What this task involves
All that should be output is the block of lines below from the line with "Annotated regions visible in this slice (outlined" to the line with "- portal vein", both included, exactly as written.

Data to process
BEGIN

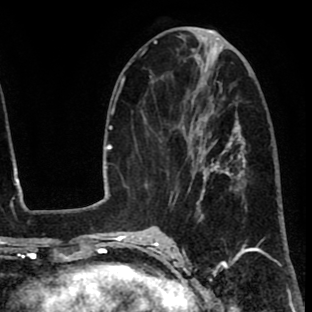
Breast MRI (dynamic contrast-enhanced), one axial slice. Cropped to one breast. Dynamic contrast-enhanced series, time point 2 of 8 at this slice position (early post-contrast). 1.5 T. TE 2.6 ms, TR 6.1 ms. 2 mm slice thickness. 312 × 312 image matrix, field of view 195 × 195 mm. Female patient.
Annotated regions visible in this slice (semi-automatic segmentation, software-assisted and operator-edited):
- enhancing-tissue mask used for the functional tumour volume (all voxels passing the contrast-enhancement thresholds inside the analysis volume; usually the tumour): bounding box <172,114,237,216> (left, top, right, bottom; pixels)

END
BEGIN

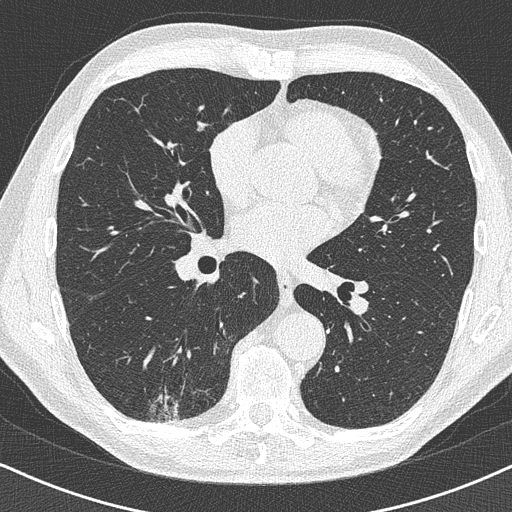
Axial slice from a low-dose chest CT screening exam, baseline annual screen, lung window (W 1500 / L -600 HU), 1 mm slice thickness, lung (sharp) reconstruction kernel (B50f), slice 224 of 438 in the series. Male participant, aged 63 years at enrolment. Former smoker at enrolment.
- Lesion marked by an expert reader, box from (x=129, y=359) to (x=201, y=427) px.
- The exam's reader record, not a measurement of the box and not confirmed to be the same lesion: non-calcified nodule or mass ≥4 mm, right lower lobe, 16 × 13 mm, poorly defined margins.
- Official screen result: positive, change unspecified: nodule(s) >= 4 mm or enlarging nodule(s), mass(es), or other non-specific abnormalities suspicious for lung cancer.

END
BEGIN

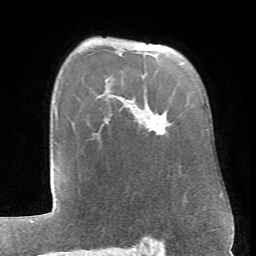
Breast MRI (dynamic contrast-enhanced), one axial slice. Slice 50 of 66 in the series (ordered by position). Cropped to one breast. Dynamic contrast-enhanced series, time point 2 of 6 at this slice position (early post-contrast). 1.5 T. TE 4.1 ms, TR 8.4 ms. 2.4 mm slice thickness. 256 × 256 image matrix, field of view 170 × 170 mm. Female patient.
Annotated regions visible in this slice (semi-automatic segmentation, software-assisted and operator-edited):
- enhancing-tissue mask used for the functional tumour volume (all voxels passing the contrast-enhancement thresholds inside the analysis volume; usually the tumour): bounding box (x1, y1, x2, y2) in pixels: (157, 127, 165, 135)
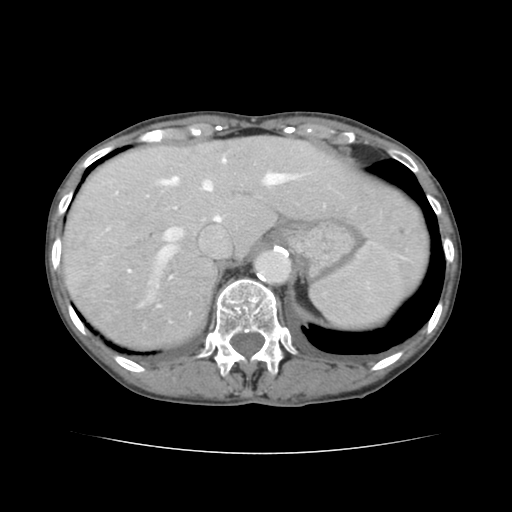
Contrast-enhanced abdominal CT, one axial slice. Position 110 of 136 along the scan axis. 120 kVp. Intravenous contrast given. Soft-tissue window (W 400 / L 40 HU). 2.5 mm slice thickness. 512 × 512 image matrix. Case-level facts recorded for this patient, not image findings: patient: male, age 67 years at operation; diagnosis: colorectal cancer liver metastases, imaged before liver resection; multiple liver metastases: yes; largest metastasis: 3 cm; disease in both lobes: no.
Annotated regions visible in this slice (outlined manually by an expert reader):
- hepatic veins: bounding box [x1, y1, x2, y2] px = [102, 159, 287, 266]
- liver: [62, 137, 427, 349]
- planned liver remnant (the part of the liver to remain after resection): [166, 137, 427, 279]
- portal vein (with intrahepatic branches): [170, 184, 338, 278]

END

Response
Annotated regions visible in this slice (outlined manually by an expert reader):
- hepatic veins: bounding box [x1, y1, x2, y2] px = [102, 159, 287, 266]
- liver: [62, 137, 427, 349]
- planned liver remnant (the part of the liver to remain after resection): [166, 137, 427, 279]
- portal vein (with intrahepatic branches): [170, 184, 338, 278]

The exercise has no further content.